Outside of understand how random effects work, one of the most difficult aspects of mixed effects models in understanding when to use them. Consider the example we have been using here: many trees are measured across many plots and what we want to know is how DBH of native trees differs from non native trees. We could treat plot as another fixed effect. We could have then used the simple linear models we just learned about from a likelihood perspective (and likely already knew). Our model using lm might have looked like

lm(log_dbh ~ native_status + plot_ID, data = dat)

That would (maybe) be valid, but is it the best approach? I would say a random effect for plot is the better option, but why? It comes back to what our question really is. Our question is about the difference between native and non native trees. The unique ID of each plot does not make an appearance in that question. The facts that plots might be different and trees within plot are pseudo replicates are nuances of the analysis, but they are not the main story. However, to get the main story correct (or at least more correct) we need to account for those nuances. Thus we treat plot as a random effect.

Think also about the number of plots in the real data: there are 530 of them! That is way too many levels to reliably model as a fixed effect. When we have so many levels in a fixed effect, the estimates for the coefficients for each are effectively meaningless. We do not have enough data to make meaningful and reliable estimates. So if you find yourself thinking of modeling something with many many many levels as a fixed effect, ask yourself if that is the best way to answer your question. It might instead be better to let all those levels fall under a random effect and find a different way to articulate your question.

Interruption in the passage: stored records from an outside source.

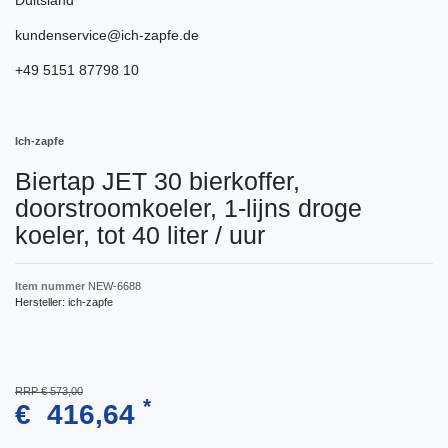
kundenservice@ich-zapfe.de
+49 5151 87798 10
Ich-zapfe
Biertap JET 30 bierkoffer,
doorstroomkoeler, 1-lijns droge
koeler, tot 40 liter / uur
Item nummer
NEW-6688
Hersteller:
ich-zapfe
RRP € 573,00
*
€ 416,64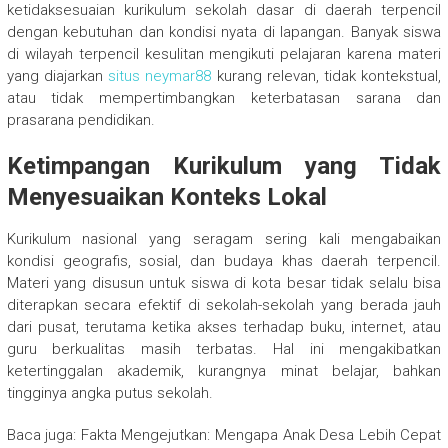
ketidaksesuaian kurikulum sekolah dasar di daerah terpencil
dengan kebutuhan dan kondisi nyata di lapangan. Banyak siswa
di wilayah terpencil kesulitan mengikuti pelajaran karena materi
yang diajarkan
situs neymar88
kurang relevan, tidak kontekstual,
atau tidak mempertimbangkan keterbatasan sarana dan
prasarana pendidikan.
Ketimpangan Kurikulum yang Tidak
Menyesuaikan Konteks Lokal
Kurikulum nasional yang seragam sering kali mengabaikan
kondisi geografis, sosial, dan budaya khas daerah terpencil.
Materi yang disusun untuk siswa di kota besar tidak selalu bisa
diterapkan secara efektif di sekolah-sekolah yang berada jauh
dari pusat, terutama ketika akses terhadap buku, internet, atau
guru berkualitas masih terbatas. Hal ini mengakibatkan
ketertinggalan akademik, kurangnya minat belajar, bahkan
tingginya angka putus sekolah.
Baca juga: Fakta Mengejutkan: Mengapa Anak Desa Lebih Cepat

Conversly, if there is a variable in our data that we want to treat as a random effect—it is not really of interest to your question—but the variable only has a few levels, we will not be able to reliably model it as a random effect. Why? Because the key parameter of a random effect is its standard deviation. If we only have two or three replicates to estimate a standard deviation, we will not get a reliable estimate. So in the simplified example (not the real data) where we have only three plots, a random effect of plot would not be advised. That’s ok, because we were only using the simplified example for understanding how exactly random effects work, not when they work best.

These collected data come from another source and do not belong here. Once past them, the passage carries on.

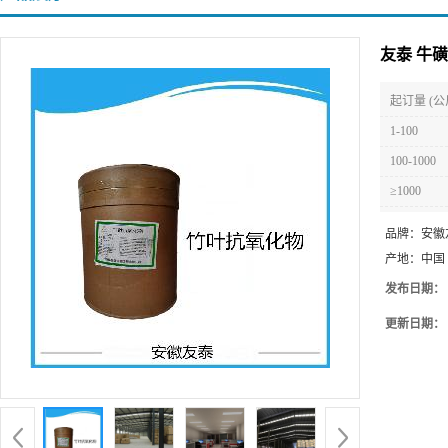
友泰 牛
起订量 (公
1-100
100-1000
≥1000
品牌：
安徽
产地：
中国
发布日期：
更新日期：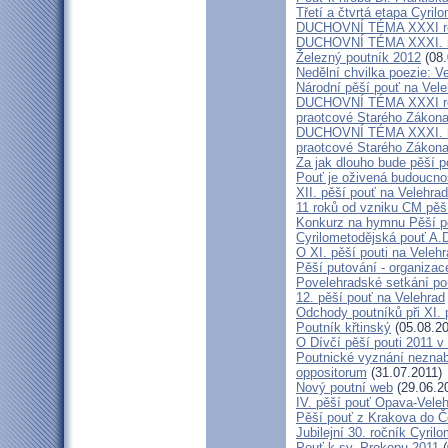
Třetí a čtvrtá etapa Cyril
DUCHOVNÍ TÉMA XXXI roč
DUCHOVNÍ TÉMA XXXI. ro
Železný poutník 2012
(08.
Nedělní chvilka poezie: 
Národní pěší pouť na Vel
DUCHOVNÍ TÉMA XXXI ročn
praotcové Starého Zákon
DUCHOVNÍ TÉMA XXXI. roč
praotcové Starého Zákon
Za jak dlouho bude pěší p
Pouť je oživená budoucno
XII. pěší pouť na Velehr
11 roků od vzniku CM pěš
Konkurz na hymnu Pěší po
Cyrilometodějská pouť A.D
O XI. pěší pouti na Vele
Pěší putování - organiza
Povelehradské setkání po
12. pěší pouť na Velehrad
Odchody poutníků při XI. 
Poutník křtinský
(05.08.20
O Dívčí pěší pouti 2011 v 
Poutnické vyznání neznabo
oppositorum
(31.07.2011)
Nový poutní web
(29.06.2
IV. pěší pouť Opava-Vele
Pěší pouť z Krakova do Č
Jubilejní 30. ročník Cyril
Pouť k sv. Prokopu 2011
(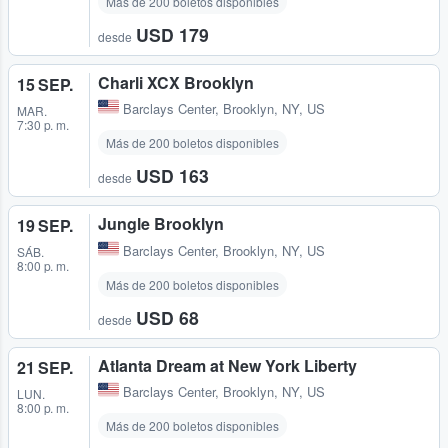
Más de 200 boletos disponibles
USD 179
desde
Charli XCX Brooklyn
15 SEP.
Barclays Center
,
Brooklyn, NY, US
MAR.
7:30 p. m.
Más de 200 boletos disponibles
USD 163
desde
Jungle Brooklyn
19 SEP.
Barclays Center
,
Brooklyn, NY, US
SÁB.
8:00 p. m.
Más de 200 boletos disponibles
USD 68
desde
Atlanta Dream at New York Liberty
21 SEP.
Barclays Center
,
Brooklyn, NY, US
LUN.
8:00 p. m.
Más de 200 boletos disponibles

So our three guides for deciding about fixed effect versus random effect are:

  1. Does the variable have a clear role in our question?
    • yes: fixed effect
    • no: random effect as long as
  2. Does the variable have many many many levels (hard to put an exact number here, it is a case-by-case decision)?
    • yes: random effect
    • no: might have to be a fixed effect
  3. Does the variable not figure in your question but it only has a few levels (less than four is a decent cuttoff)?
    • yes: might have to be a fixed effect
    • no: (i.e. back to having many levels) random effect

Guides (2) and (3) are treated sepparately because there is a slight gray area between too many levels and two few levels where your judgement is needed.